Rachel and Dave Hollis shared shared this infographic today in an email following the Last 90 Days challenge. As part of their #NYDY2020 campaign, they are offering tools, tips, and strategies to makes this next decade the best one yet! They will be a great resource for those of you looking for honest, fun, and relevant ways to reach your goals and become a better version of yourself.
Steven Furtick offers a 1MM series that offers one-minute motivational videos sent to your inbox daily. They are snippets from sermons he has preached and are great for reminding you to put faith first. You can sign up by scrolling to the bottom of his “About” page.

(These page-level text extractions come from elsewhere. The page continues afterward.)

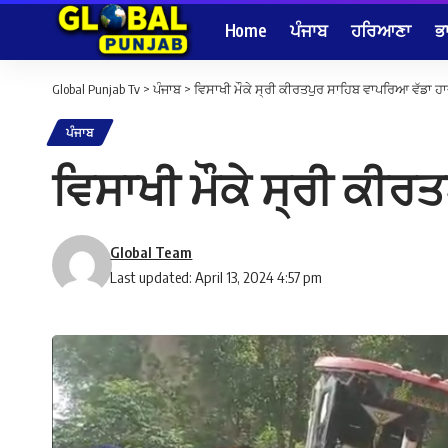
Home
ਪੰਜਾਬ
ਹਰਿਆਣਾ
ਭ
Global Punjab Tv
>
ਪੰਜਾਬ
>
ਵਿਸਾਖੀ ਮੌਕੇ ਸ੍ਰੀ ਕੀਰਤਪੁਰ ਸਾਹਿਬ ਵਾਪਰਿਆ ਵੱਡਾ ਹਾਦ
ਪੰਜਾਬ
ਵਿਸਾਖੀ ਮੌਕੇ ਸ੍ਰੀ ਕੀਰਤ
Global Team
Last updated: April 13, 2024 4:57 pm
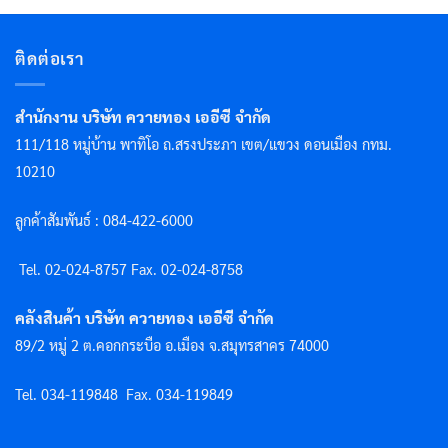
ติดต่อเรา
สำนักงาน บริษัท ควายทอง เออีซี จำกัด
111/118 หมู่บ้าน พาทิโอ ถ.สรงประภา เขต/แขวง ดอนเมือง กทม.
10210
ลูกค้าสัมพันธ์ : 084-422-6000
Tel. 02-024-8757 F
ax. 02-024-8758
คลังสินค้า บริษัท ควายทอง เออีซี จำกัด
89/2 หมู่ 2 ต.คอกกระบือ อ.เมือง จ.สมุทรสาคร 74000
Tel. 034-119848
Fax. 034-119849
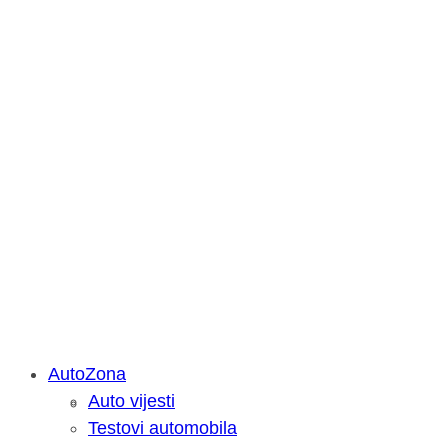
AutoZona
Auto vijesti
Savjetujemo: Što učiniti kada vaš iPa
Testovi automobila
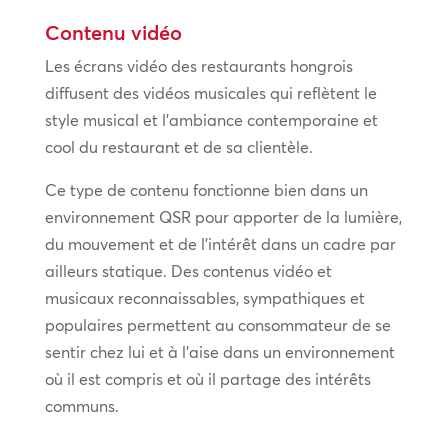
Contenu vidéo
Les écrans vidéo des restaurants hongrois
diffusent des vidéos musicales qui reflètent le
style musical et l’ambiance contemporaine et
cool du restaurant et de sa clientèle.
Ce type de contenu fonctionne bien dans un
environnement QSR pour apporter de la lumière,
du mouvement et de l’intérêt dans un cadre par
ailleurs statique. Des contenus vidéo et
musicaux reconnaissables, sympathiques et
populaires permettent au consommateur de se
sentir chez lui et à l’aise dans un environnement
où il est compris et où il partage des intérêts
communs.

YouVersion (aka the Bible App) offers a variety of Bible Study plans under its “Plans” section that will give you faith-based guidance from scripture for fulfilling you goals and staying productive. (If you are on YouVersion and like to complete plans, add me as a friend so we can read some of them together. I enjoy the discussions and learning with others.) Here are some plans friends and I have done in the past, together or individually that have been helpful:
You won’t accomplish just by reading blogs or scrolling through social media. Now is the time to pull the information together, make a plan for the next week, and see how it works for you. Modify things as you go. Perhaps the productivity hacks you thought would work don’t. That’s okay! Pick new ones. For example, I used to be a to-do list gal. I LOVE LISTS. Making lists. Reading lists. Checking things off lists. But there was a problem: I loved making lists so much that I would make lists for the sake of making lists. So in my life, I use my planner as my assistant. If it’s not in my calendar, it doesn’t happen barring an emergency. I plan my free time, my tv time, my downtime. I plan when I will rise and when I sleep. This helps me overcome my ADHD and stick to what I am supposed to be working on. When something pops up as an opportunity that I want to take, I have room in my calendar for those things and the day or week moves around as such. But at the end of the week, I did what I planned to do and I feel great about life. (Shout out to Beth Perry for her training on how to do this!)
Do what works for you. Try a few things out this month and makes notes about which ones are successful and which ones aren’t. Then in February you will have a list of goals, strategies for accomplishing them, and a wonderful feeling about the year ahead as you see yourself progressing.